Should President Obama drive America over the fiscal cliff?

Liberals have urged Obama to play hardball in budget talks with Republicans, even if it means plunging the country into economic uncertainty

President Obama
(Image credit: Chip Somodevilla/Getty Images)

President Obama and Speaker John Boehner will soon begin budget negotiations to avoid the fiscal cliff at the end of the year, when all the Bush tax cuts are set to expire and a slate of steep spending cuts are scheduled to take effect. Independent economists say the U.S. will slide back into a recession if that happens, yet some liberals are arguing that's precisely the course Obama should set, since allowing all the cuts to expire would make it easier for Obama to raise taxes on the rich. "At that point, a vote for a tax cut that Obama will sign — i.e., the middle-class tax cuts only — would clearly" pass the Republican-controlled House and thereby avoid an economic calamity, says Matthew Yglesias at Slate. Should Obama drive the country over the fiscal cliff?

No.

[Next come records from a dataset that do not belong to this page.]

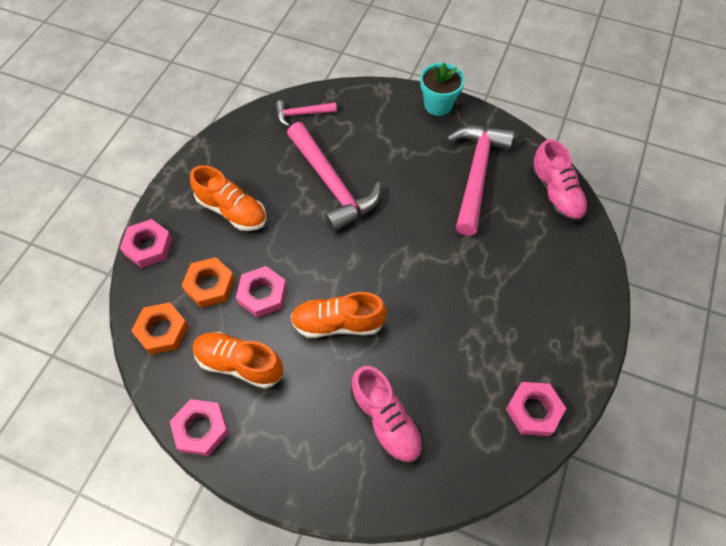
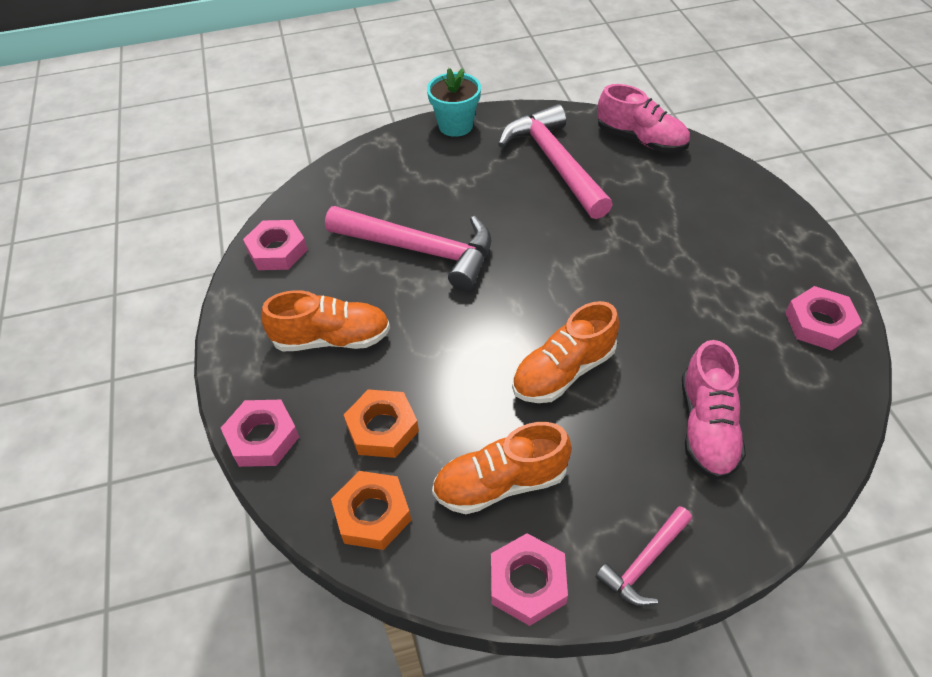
camera: 35 degrees left, 10 degrees down
(262, 294) = (453, 398): pink nut -> pink nut (277, 250)
(302, 114) = (318, 205): pink hammer -> pink hammer (644, 562)
(386, 421) = (707, 427): pink shoe -> pink shoe turned 75 degrees clockwise

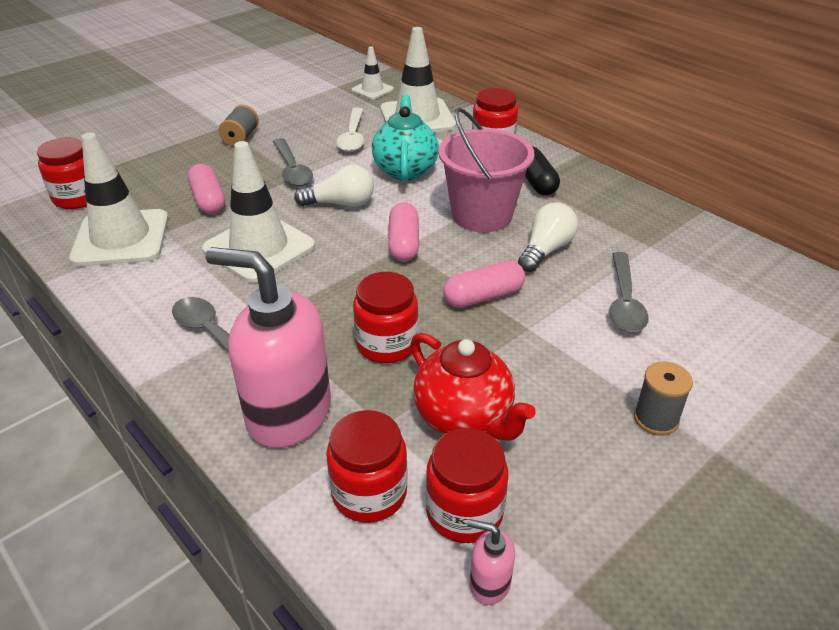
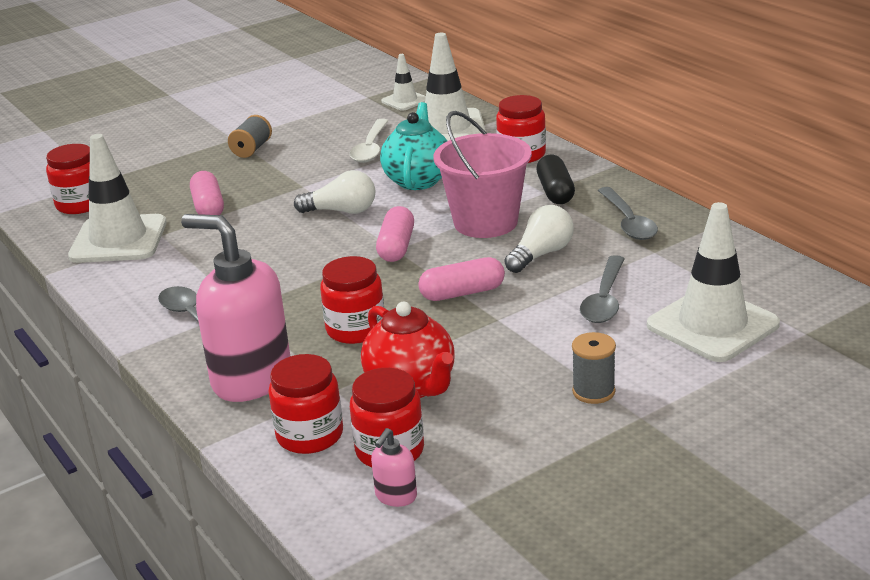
camera: 10 degrees right, 10 degrees down
(259, 248) = (251, 249): white traffic cone -> white traffic cone (712, 325)
(292, 169) = (299, 179): grey spoon -> grey spoon (628, 222)
(489, 583) = (396, 496): pink soap dispenser -> pink soap dispenser turned 90 degrees counterclockwise

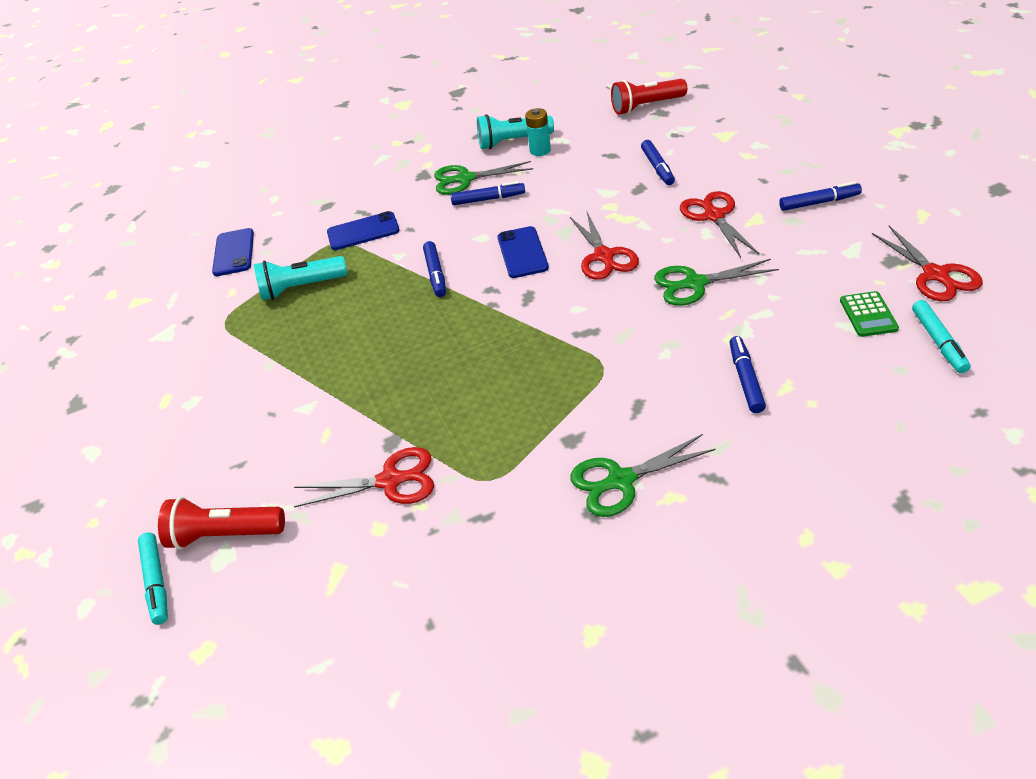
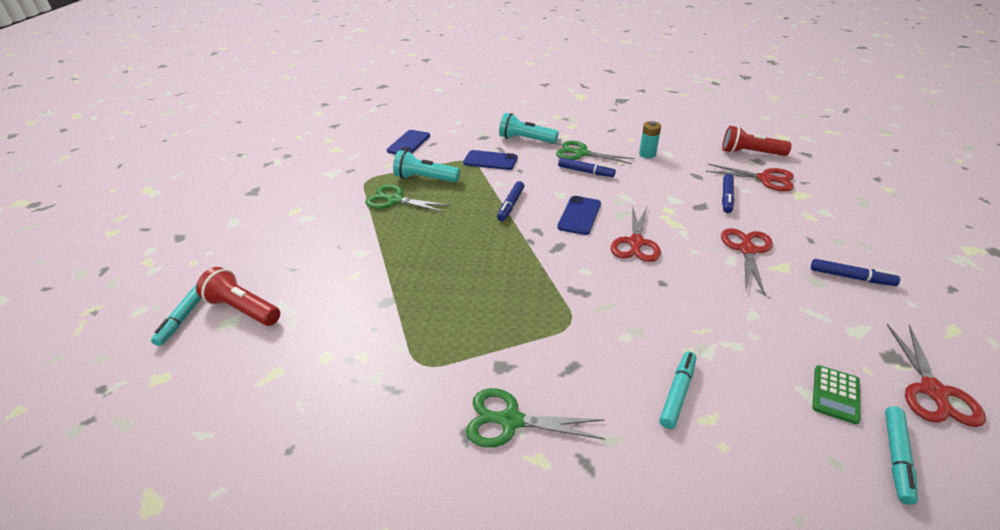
camera: 25 degrees right, 5 degrees down
(391, 480) = (362, 328): red scissors -> red scissors (766, 179)
(513, 142) = (633, 142): turquoise flashlight -> turquoise flashlight (526, 140)
(694, 284) = (691, 294): green scissors -> green scissors (394, 200)
(746, 379) = (677, 393): blue marker -> turquoise marker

Obama shouldn't gamble with the economy: The left is pushing Obama to "adopt a strategy of confrontation and conquest," but that would be the height of irresponsibility, says David Brooks at The New York Times. "It's reckless to think you can manufacture an economic crisis for political leverage and then control the cascading results." While it would help Obama ram through tax hikes on the wealthy, it would hurt his second-term agenda, sowing "such bitterness that it would be the last thing he'd pass for the rest of his term." Resolving the fiscal cliff will "take a dealmaker, not a warrior."